I've also spend some time on Google Earth trying to get familiar with the sights.

February 11, 2009

Off to Borneo

Just one last note before we leave. I will try to blog from time to time. I have a couple of posts scheduled for while we are away that will tell you where we are and Flickr picture that is available for sharing. You'll know a little bit about what we are doing even if we can't make it to an internet cafe.

Selamat tinggal

February 12, 2009

Kota Kinabalu


Kota Kinabalu City Center
Originally uploaded by thienzieyung

Our first stop is the city of Kota Kinabalu. It is the capital of the Malaysian state of Sabah. It is a large modern city serving as the jump off point for Mount Kinabalu and the several tropical islands near by.

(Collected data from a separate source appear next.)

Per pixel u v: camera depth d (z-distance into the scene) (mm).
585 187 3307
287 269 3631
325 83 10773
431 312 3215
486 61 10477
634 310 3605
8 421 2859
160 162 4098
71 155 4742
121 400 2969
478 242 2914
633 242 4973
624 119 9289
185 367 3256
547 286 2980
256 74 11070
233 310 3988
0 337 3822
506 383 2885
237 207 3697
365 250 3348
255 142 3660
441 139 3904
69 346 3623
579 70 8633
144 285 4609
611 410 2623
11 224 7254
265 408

Arriving late, we will only have one day to check out the city. It will be our chore day taking care of going to the visitor center, getting money, going to Borneo Books. I suspect it will take a lot to get us out of the bookstore. We're hoping to be able to also post from an internet cafe.


February 13, 2009

On the Slope of Mt Kinabalu

We are sitting here listening to a bird chattering on the forest edge. It almost sounds digital. We are at Magic Mountain Inn.

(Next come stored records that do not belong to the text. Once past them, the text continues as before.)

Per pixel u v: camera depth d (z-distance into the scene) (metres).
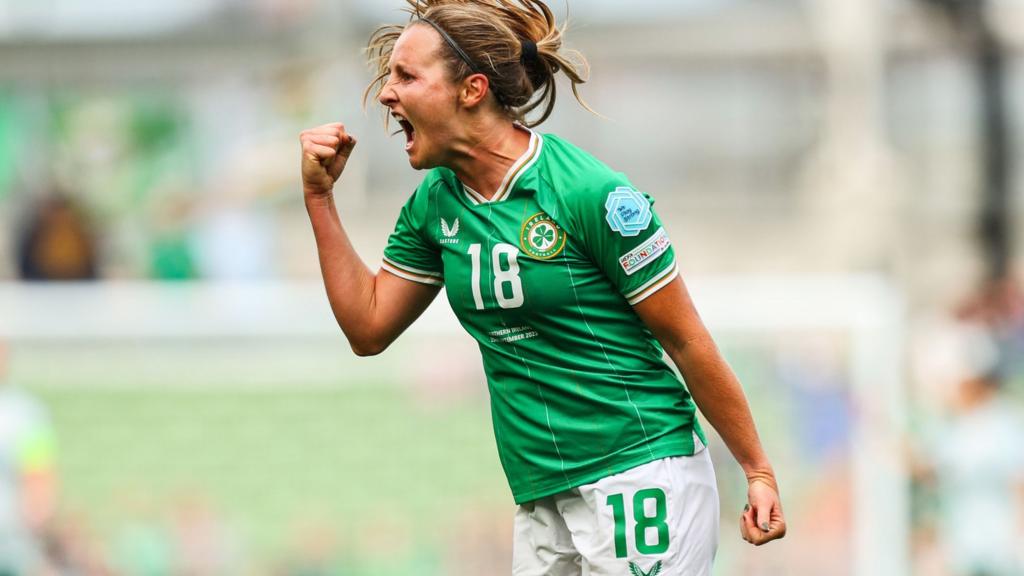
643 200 10.72
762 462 11.09
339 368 32.94
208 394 32.66
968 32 62.59
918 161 62.72
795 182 63.88
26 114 59.97
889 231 59.28
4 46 60.91
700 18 64.75
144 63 61.38
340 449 32.66
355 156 60.19
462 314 11.28
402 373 32.84
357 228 59.19
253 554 31.81
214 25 61.91
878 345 32.25
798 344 32.38
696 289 34.06
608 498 11.02
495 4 10.92
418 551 31.84
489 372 11.42
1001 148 62.28
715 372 10.91
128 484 32.03
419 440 32.50
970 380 33.34
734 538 30.27
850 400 32.16
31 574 30.05
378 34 11.70
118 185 57.50
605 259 10.70
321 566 31.88
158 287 34.44
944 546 32.69
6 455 29.84
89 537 31.36
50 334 32.44
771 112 64.62
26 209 56.31
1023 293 42.69
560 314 10.88
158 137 59.47
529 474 11.32
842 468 32.03
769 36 64.00
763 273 59.75
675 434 11.19
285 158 58.97
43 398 32.25
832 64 61.50
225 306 33.84
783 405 32.28
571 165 10.84
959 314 41.34
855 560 31.62
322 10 60.66
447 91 10.71
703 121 65.06
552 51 11.09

We arrived safely after just a slight delay in take off from SeaTac. Both flights went fine. Incheon airport in Seoul is amazing. We arrived in Kota Kinabalu at about 11pm quickly got through customs and on our way in a taxi to our hotel. It felt somewhat similar to other tropical cities. Bright Sodium lighting along the broad road from the highway.

Our room was not too bad for $40US. On the 12 floor with a broad view over the water. It was a little musty and our airconditioner leaked resulting a wet carpet. We didn't sleep much but did a lot walking in the humidity to get on the time zone. Did our chores (Atm, information, etc). KK town is small. We saw most of it in about 2 hours. We crashed a bit in the afternoon before going back out to the wonderful filipino BBQ. We sat a long tables at night and had giant prawns with spicy dipping sauce.

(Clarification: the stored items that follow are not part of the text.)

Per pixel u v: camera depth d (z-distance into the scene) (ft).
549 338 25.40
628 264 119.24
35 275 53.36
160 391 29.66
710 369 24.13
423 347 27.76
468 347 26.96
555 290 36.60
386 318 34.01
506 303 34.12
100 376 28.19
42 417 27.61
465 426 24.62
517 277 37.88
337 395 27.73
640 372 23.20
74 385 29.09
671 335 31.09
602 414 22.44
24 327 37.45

Today we had our buffet Malay breakfast at the hotel with noodles and curry before checking out. Our car was delivered and we were off.

First stop Orchid D'ville. It was an adventure to find it. We went to a suburb of KK and then headed into the small villages before turning off to go about 6 Km down an extremely bumpy gravel road. It is a working nursery growing cut orchids for the KK area along with lots of species orchids from Borneo. The guide took us on windy paths through the hill to see the ones in bloom, many very tiny in size.

Back to the main road we got stuck in traffic for about 1/2 hour due to a broken traffic light. I was very stressed. Then we start up the main road to KK. They drive on the left. Fortunately, we have an automatic Yeah! The road is steep and the car has no power. We got the cheapest one. I still had to pass many slow commercial trucks. We saw Mt. Kinabalu once but mostly it has been cloaked in clouds. It is much cool up here at 6,000ft.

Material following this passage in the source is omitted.